### DATA FOR REVIEW
........
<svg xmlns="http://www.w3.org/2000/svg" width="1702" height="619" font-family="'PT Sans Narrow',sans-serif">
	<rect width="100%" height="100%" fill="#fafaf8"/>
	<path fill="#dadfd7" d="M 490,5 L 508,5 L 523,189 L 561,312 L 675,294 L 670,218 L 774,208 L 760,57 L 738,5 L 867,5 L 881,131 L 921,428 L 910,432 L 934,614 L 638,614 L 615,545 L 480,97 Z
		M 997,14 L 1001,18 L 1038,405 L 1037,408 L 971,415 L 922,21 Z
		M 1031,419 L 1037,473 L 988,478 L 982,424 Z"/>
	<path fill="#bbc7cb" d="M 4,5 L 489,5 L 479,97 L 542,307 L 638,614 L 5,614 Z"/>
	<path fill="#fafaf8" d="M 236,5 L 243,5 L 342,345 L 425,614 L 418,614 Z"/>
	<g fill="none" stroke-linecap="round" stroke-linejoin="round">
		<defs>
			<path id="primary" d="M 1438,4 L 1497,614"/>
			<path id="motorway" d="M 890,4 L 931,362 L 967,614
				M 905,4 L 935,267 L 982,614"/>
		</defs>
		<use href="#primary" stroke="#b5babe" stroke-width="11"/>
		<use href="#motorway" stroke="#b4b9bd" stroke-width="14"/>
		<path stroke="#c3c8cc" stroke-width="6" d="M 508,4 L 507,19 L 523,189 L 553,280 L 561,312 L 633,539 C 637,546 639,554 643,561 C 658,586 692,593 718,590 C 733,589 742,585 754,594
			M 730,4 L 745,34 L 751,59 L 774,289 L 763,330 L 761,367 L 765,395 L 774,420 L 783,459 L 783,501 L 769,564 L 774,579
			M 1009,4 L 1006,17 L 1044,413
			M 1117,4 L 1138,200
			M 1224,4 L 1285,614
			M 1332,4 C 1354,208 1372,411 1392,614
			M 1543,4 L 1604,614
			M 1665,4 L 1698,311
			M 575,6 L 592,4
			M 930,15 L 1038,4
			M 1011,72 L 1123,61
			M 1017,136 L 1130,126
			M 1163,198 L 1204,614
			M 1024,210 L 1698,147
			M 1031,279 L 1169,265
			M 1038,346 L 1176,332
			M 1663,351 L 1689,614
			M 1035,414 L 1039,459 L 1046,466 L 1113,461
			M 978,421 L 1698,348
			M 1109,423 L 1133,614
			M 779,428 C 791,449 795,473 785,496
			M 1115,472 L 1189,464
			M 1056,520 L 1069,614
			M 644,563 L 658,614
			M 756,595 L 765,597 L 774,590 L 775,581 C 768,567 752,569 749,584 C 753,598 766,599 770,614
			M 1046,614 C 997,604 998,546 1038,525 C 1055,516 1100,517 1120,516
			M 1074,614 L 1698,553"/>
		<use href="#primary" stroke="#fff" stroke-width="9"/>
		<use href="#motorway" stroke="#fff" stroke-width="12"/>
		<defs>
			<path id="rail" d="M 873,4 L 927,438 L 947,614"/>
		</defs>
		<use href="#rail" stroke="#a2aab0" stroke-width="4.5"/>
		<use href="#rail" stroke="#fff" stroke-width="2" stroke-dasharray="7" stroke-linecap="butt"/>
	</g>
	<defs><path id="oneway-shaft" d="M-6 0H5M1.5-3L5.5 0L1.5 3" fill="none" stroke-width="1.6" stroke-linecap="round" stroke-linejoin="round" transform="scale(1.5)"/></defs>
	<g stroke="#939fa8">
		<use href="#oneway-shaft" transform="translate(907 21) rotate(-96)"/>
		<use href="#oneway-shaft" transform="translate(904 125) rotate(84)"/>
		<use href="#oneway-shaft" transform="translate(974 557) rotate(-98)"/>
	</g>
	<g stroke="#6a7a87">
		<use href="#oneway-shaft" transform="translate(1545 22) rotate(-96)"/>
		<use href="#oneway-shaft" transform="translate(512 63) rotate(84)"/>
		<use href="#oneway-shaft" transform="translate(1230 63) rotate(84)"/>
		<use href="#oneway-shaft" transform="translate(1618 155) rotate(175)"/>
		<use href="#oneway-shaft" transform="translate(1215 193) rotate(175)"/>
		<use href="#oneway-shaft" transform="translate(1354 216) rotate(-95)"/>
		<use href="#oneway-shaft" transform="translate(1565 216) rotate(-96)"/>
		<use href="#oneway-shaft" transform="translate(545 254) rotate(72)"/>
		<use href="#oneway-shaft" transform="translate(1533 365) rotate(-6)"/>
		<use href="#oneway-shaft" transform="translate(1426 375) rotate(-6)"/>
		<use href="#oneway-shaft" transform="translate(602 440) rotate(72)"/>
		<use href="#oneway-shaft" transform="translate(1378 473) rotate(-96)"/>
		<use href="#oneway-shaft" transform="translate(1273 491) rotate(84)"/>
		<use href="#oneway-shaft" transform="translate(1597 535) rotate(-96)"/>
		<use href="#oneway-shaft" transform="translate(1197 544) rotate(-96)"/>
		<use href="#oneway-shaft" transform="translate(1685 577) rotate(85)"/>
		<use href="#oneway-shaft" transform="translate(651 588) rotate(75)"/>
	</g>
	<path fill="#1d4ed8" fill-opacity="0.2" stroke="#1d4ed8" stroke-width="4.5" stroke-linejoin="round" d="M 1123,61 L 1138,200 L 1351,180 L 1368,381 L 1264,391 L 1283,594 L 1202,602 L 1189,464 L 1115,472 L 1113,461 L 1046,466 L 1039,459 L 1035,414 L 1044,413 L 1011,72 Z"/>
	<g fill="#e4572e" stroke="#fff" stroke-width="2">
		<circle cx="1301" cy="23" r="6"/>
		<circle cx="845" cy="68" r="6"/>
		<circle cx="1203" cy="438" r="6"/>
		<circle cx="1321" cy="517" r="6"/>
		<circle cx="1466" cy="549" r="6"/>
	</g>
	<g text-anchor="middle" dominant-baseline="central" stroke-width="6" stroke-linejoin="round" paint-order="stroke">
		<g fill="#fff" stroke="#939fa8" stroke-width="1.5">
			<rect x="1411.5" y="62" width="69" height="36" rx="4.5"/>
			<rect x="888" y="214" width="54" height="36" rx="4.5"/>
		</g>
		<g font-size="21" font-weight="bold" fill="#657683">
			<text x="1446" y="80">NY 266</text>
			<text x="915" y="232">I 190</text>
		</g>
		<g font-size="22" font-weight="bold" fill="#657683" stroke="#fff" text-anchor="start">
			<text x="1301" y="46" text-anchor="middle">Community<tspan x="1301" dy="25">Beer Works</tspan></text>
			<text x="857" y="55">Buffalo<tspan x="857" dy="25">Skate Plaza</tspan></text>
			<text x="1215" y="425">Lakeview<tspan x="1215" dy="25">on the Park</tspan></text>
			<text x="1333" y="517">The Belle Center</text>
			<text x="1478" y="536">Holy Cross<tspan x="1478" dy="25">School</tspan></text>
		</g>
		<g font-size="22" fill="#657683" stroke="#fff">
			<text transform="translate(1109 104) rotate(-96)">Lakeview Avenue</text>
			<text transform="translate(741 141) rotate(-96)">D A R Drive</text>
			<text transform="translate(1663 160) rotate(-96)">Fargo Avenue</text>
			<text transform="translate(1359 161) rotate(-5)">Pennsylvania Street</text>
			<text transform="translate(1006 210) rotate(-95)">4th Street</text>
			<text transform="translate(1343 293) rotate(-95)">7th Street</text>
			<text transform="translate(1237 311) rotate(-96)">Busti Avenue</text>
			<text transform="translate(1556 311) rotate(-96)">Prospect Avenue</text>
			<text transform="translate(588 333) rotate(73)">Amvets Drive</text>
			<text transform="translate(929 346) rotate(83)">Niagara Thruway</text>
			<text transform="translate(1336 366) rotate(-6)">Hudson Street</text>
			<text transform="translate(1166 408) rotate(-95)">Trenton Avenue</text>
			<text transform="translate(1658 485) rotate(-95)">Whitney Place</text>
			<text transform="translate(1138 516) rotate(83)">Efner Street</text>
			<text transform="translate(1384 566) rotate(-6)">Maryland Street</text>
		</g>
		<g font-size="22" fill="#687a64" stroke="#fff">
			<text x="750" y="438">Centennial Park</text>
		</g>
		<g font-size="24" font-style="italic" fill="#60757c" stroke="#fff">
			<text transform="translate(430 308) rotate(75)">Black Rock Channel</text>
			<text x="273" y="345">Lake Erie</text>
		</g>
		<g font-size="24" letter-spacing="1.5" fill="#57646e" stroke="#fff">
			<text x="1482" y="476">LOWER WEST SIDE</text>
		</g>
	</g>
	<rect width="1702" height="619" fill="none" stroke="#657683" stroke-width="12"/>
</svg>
........
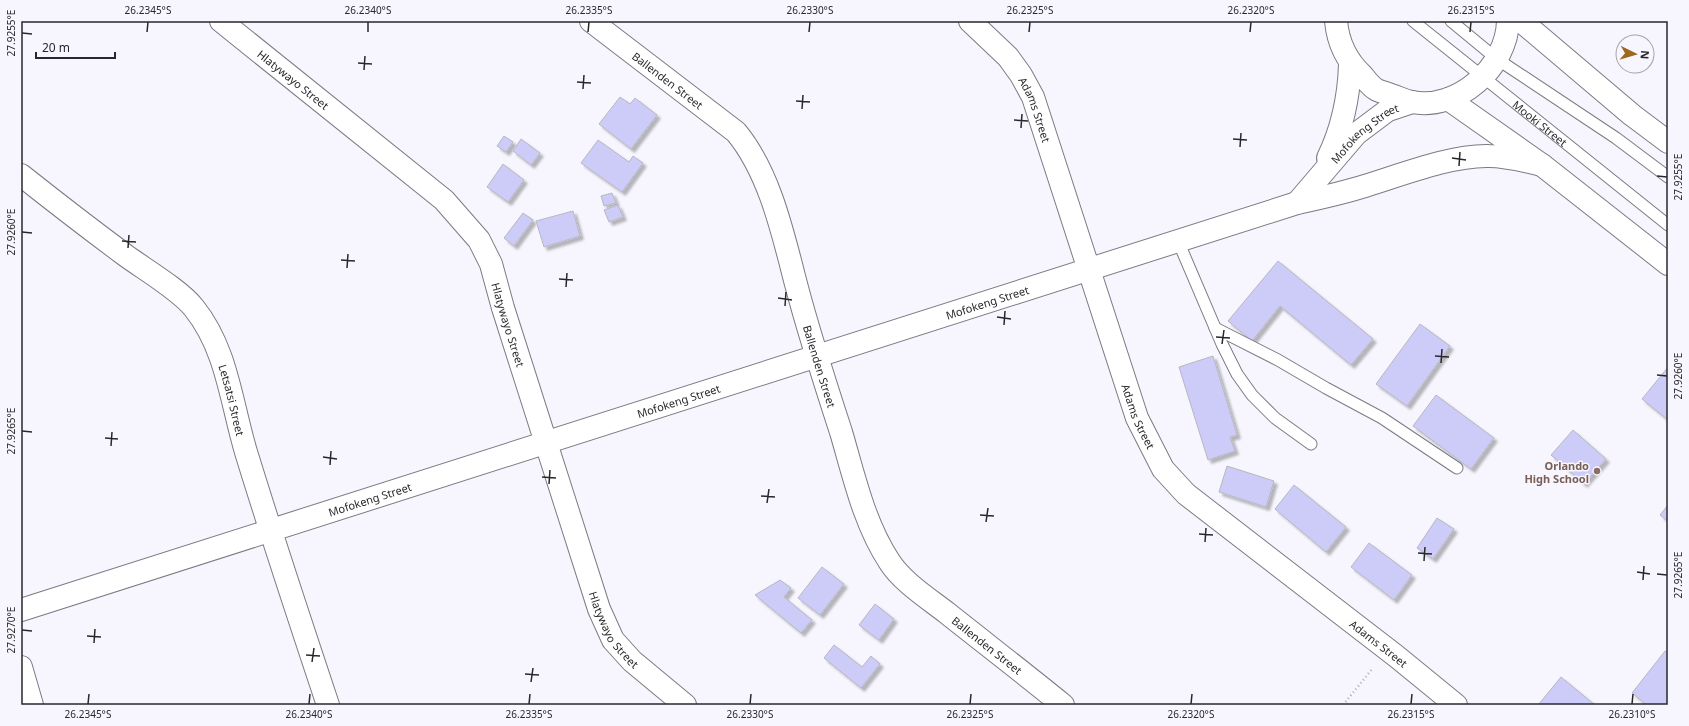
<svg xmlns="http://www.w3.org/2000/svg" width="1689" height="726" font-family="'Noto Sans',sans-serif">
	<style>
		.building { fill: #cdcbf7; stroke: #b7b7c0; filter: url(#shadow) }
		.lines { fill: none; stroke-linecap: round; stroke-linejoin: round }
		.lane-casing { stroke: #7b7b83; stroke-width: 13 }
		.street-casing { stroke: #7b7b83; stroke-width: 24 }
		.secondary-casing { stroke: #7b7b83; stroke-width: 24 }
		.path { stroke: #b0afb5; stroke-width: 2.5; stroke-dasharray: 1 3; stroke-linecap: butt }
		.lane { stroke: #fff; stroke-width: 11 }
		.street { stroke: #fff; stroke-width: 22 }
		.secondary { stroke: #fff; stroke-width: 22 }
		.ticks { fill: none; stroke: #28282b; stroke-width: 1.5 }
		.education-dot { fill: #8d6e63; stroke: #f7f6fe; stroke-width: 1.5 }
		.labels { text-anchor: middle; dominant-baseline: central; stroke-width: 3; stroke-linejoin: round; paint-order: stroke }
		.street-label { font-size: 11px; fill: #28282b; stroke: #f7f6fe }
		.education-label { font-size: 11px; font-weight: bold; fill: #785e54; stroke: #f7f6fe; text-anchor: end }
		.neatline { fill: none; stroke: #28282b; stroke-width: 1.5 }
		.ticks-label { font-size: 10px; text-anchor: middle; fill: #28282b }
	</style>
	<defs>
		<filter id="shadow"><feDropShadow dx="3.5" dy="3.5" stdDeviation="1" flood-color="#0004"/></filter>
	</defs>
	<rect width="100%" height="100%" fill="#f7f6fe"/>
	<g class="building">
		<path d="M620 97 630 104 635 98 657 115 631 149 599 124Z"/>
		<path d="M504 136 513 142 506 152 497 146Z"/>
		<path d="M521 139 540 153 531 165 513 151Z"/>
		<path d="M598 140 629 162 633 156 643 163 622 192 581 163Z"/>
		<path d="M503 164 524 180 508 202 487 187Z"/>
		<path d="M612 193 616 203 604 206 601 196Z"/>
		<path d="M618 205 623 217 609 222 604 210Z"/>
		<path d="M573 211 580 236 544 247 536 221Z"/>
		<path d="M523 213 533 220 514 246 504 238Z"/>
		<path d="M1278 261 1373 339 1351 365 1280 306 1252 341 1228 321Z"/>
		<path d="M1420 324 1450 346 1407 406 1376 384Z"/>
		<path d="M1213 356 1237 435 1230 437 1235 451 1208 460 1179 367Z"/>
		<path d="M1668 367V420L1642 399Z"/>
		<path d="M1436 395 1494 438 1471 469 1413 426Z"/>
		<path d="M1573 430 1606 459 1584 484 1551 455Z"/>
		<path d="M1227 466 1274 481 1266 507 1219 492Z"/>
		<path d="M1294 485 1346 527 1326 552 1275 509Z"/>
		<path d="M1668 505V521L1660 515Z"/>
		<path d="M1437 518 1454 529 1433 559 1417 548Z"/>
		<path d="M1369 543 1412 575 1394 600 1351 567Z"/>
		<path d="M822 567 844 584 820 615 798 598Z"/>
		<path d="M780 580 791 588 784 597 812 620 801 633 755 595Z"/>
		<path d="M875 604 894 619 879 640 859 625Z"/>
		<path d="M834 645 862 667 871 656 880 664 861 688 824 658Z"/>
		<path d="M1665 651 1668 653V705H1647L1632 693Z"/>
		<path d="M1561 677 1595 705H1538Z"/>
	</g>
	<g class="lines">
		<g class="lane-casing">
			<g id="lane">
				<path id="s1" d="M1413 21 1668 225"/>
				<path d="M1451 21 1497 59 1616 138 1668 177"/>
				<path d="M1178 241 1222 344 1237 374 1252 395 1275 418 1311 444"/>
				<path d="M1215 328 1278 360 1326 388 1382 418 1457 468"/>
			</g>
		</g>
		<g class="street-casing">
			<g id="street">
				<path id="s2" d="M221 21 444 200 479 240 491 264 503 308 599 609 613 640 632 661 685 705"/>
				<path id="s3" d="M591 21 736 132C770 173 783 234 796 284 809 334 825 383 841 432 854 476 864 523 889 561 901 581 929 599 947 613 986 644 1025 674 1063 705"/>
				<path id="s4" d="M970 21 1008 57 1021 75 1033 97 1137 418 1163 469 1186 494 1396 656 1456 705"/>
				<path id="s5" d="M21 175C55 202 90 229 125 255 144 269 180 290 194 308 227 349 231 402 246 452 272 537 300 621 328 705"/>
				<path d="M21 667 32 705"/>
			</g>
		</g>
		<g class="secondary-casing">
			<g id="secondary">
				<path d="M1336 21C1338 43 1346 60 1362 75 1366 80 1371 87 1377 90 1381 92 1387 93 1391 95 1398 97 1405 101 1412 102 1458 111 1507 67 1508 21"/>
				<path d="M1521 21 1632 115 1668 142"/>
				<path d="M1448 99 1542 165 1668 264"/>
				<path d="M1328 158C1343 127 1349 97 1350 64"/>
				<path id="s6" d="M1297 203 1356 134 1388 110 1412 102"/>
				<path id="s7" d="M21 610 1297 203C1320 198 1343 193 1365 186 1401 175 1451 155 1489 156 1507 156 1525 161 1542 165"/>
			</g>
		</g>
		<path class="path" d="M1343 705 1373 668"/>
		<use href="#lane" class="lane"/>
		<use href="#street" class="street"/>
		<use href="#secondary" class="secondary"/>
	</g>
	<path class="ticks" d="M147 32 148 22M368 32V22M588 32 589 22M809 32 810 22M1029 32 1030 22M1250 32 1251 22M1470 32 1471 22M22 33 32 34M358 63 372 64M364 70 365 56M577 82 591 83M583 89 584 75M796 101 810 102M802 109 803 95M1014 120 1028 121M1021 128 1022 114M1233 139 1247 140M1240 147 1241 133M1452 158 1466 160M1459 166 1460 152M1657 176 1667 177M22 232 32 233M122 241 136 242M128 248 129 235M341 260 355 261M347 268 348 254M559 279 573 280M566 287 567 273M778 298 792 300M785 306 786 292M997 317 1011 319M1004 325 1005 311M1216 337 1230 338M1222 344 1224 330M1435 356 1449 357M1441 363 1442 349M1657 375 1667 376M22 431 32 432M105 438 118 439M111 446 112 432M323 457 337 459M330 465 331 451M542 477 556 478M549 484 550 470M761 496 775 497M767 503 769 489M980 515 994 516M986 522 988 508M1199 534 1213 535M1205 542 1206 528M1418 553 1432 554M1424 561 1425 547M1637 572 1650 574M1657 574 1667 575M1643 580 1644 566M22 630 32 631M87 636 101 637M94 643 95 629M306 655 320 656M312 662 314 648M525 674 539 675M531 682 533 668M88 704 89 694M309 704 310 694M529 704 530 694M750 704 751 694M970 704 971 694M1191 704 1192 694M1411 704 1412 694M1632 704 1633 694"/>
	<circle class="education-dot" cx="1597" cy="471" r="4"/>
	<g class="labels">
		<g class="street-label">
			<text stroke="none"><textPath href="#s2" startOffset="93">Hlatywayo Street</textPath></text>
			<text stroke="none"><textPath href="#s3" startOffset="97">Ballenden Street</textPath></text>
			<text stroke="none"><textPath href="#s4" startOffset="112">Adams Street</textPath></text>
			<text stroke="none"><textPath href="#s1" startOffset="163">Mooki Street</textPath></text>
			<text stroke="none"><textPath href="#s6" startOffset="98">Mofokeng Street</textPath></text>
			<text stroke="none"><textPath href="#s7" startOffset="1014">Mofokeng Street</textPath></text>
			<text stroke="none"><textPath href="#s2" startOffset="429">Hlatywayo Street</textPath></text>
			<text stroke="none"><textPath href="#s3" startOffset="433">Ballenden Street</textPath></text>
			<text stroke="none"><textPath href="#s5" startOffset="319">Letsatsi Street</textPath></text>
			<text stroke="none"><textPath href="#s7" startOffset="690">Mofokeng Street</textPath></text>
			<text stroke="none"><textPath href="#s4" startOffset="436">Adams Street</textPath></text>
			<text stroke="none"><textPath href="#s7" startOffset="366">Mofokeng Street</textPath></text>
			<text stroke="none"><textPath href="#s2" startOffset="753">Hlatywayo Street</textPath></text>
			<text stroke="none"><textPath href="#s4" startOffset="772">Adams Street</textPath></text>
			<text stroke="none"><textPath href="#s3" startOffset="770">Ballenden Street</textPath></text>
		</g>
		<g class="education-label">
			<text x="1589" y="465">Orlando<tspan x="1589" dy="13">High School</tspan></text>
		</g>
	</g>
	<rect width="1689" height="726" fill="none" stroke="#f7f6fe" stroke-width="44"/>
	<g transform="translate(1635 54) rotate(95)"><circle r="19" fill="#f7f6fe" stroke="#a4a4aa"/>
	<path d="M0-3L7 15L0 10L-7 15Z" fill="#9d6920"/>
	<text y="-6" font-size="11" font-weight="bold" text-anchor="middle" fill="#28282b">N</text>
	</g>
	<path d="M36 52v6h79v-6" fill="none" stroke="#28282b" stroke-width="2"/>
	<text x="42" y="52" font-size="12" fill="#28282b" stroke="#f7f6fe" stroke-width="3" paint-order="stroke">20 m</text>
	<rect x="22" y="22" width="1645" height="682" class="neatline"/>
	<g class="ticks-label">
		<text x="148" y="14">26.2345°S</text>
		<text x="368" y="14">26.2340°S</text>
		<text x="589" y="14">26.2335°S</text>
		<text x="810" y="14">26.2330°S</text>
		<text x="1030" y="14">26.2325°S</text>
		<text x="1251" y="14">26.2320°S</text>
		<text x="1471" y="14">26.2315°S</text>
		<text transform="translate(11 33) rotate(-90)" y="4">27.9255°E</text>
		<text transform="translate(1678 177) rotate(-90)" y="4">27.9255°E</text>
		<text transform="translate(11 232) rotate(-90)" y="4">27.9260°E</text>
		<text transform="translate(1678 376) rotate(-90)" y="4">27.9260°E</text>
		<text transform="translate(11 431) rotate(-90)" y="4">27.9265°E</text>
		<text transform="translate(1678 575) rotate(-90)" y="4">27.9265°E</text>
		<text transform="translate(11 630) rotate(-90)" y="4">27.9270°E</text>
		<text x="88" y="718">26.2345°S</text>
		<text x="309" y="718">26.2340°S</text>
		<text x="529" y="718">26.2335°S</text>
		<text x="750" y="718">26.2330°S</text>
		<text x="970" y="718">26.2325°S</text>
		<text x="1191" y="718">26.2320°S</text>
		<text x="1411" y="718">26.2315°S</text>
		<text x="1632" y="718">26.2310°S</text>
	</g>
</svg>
........
### WHAT NEEDS TO BE DONE
Scan the entries above for the line containing "543 1412 575", and copy it and all lines after it exactly, down to and including the line containing "444 200 479".

### RESULT
		<path d="M1369 543 1412 575 1394 600 1351 567Z"/>
		<path d="M822 567 844 584 820 615 798 598Z"/>
		<path d="M780 580 791 588 784 597 812 620 801 633 755 595Z"/>
		<path d="M875 604 894 619 879 640 859 625Z"/>
		<path d="M834 645 862 667 871 656 880 664 861 688 824 658Z"/>
		<path d="M1665 651 1668 653V705H1647L1632 693Z"/>
		<path d="M1561 677 1595 705H1538Z"/>
	</g>
	<g class="lines">
		<g class="lane-casing">
			<g id="lane">
				<path id="s1" d="M1413 21 1668 225"/>
				<path d="M1451 21 1497 59 1616 138 1668 177"/>
				<path d="M1178 241 1222 344 1237 374 1252 395 1275 418 1311 444"/>
				<path d="M1215 328 1278 360 1326 388 1382 418 1457 468"/>
			</g>
		</g>
		<g class="street-casing">
			<g id="street">
				<path id="s2" d="M221 21 444 200 479 240 491 264 503 308 599 609 613 640 632 661 685 705"/>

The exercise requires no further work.